The third falsehood is that it is better to endure any possible tragedy in the confines of individualism than in the open air of community. Such thinking disregards the reality that in Christ we belong to and exist for one another. Because our lives have been so intrinsically woven together, we are called to not only rejoice with those who rejoice but to weep with those who weep. Your joy is my joy and your sorrow is my sorrow and vice versa. But how are you to own and endure the sorrow of a miscarriage of which you are unaware? How are we to walk in the reality of our belonging to one another if I merely masquerade and do not permit you to enter into the brokenness of my life? It is the desolate places in my life that are most desperate to be refreshed by the gospel you minister to me, and it is in the seasons and places of suffering that the glories of the gospel shine most radiant. Therefore, for the sake of the gospel and for the sake of one another, we must live out the reality that we no longer belong to ourselves but to one another—in joys and sorrows alike.

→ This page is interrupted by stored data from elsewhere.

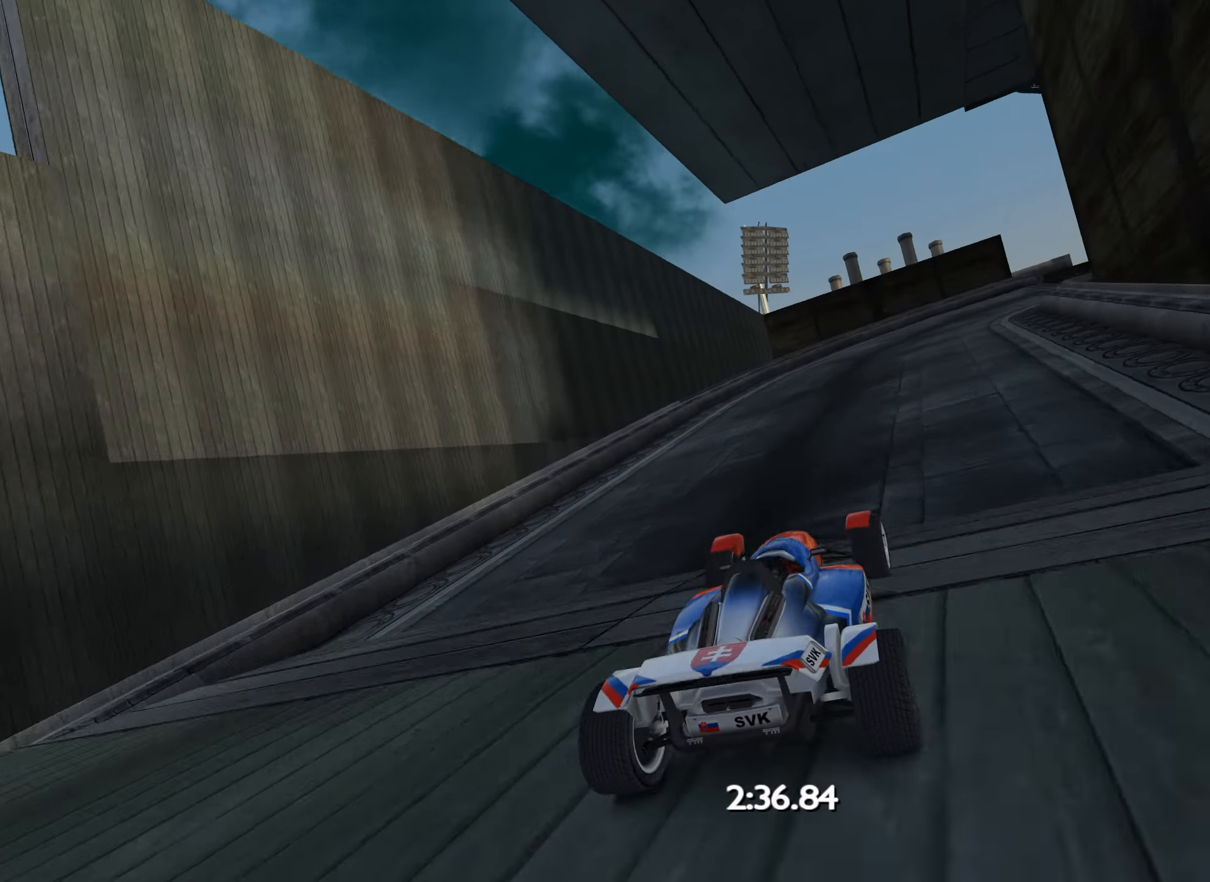
{"keys": ["right", "up"], "events": [[117, "right", "down"], [400, "right", "up"], [467, "right", "down"]]}
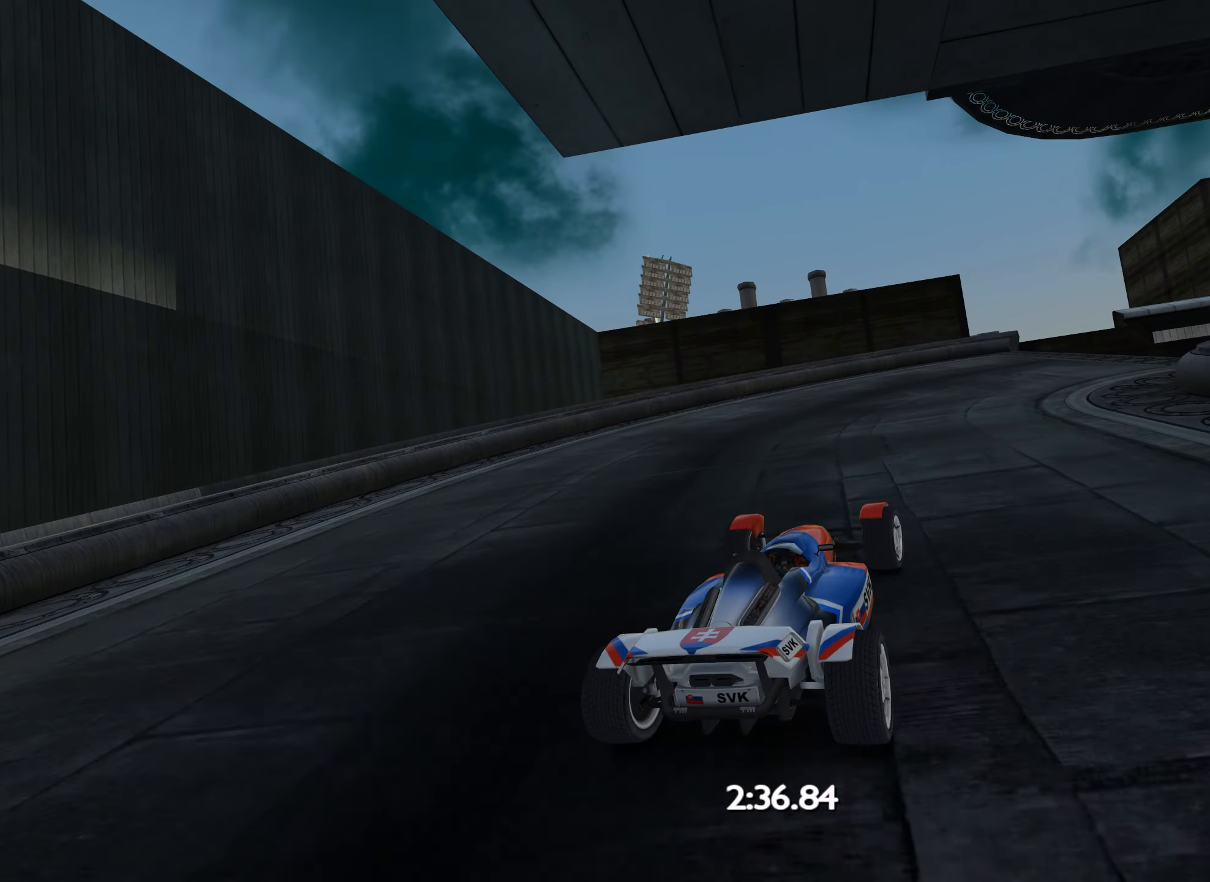
{"keys": ["right", "up"], "events": [[217, "right", "up"], [317, "right", "down"]]}
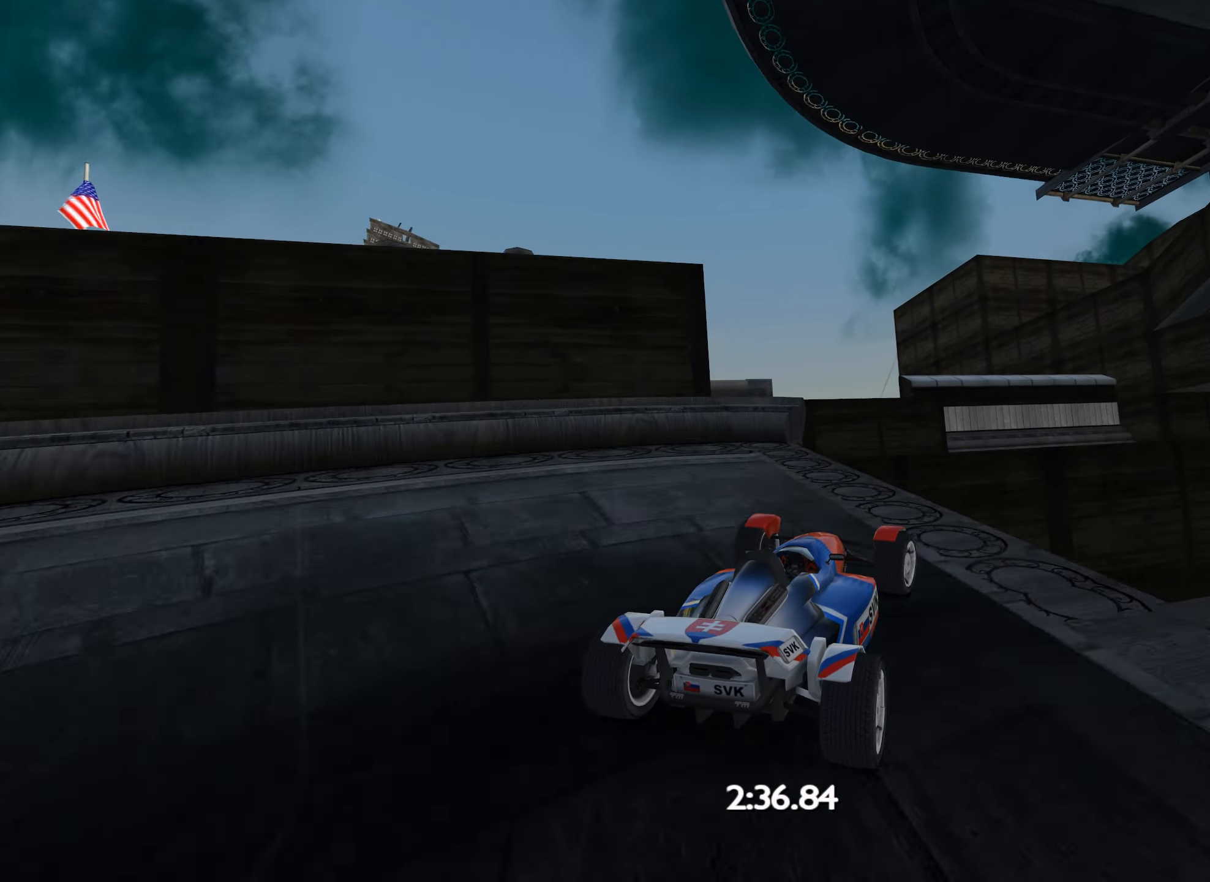
{"keys": ["up"], "events": [[50, "right", "up"], [350, "right", "down"], [450, "right", "up"]]}
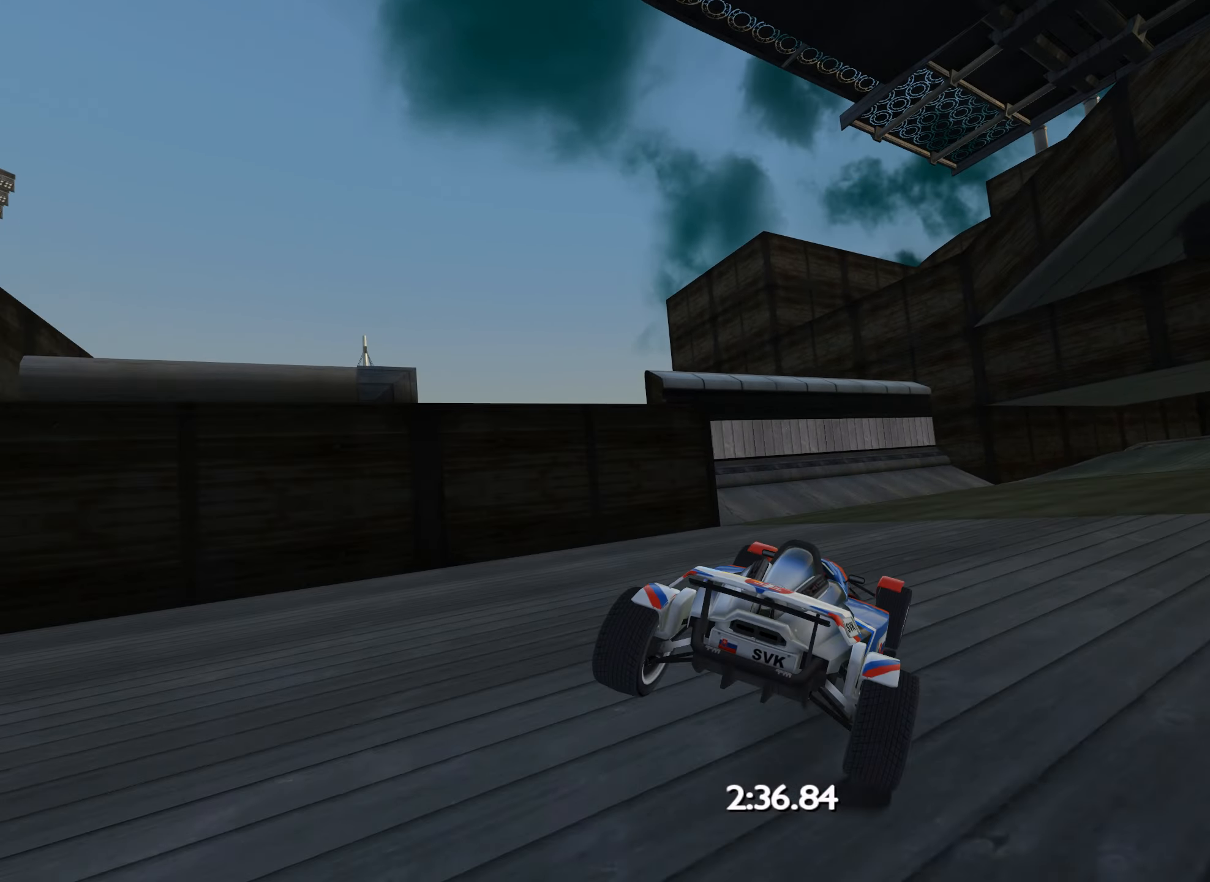
{"keys": ["up"], "events": [[67, "right", "down"], [434, "down", "down"], [434, "right", "up"], [500, "down", "up"]]}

We are to live expectantly knowing that in Christ, God has opened for us a future teeming and overflowing with joys and pleasures indescribable and incomparable. We are to live humbly remembering the sovereignty and goodness of our King and Father which He wields to ensure our good. We are to live together walking out the reality that in Christ we belong to one another. In this way, we can offer a biblical prognosis of the depravity of this life and the despair of this world while at the same time offering the biblical remedy for it. So we are not carried away from the reality of suffering in this world by living in a fairytale future. We actually enter into the reality of suffering in this world because that is where Christ Himself has gone and now calls us as heralds of His gospel. But we are also not overcome and undone by the reality of suffering in this world. We are always humbly expecting by God’s grace to enter at last into the future—whether the birth of twins or marriage or any other new season of life but ultimately and supremely the future that Christ has opened for us.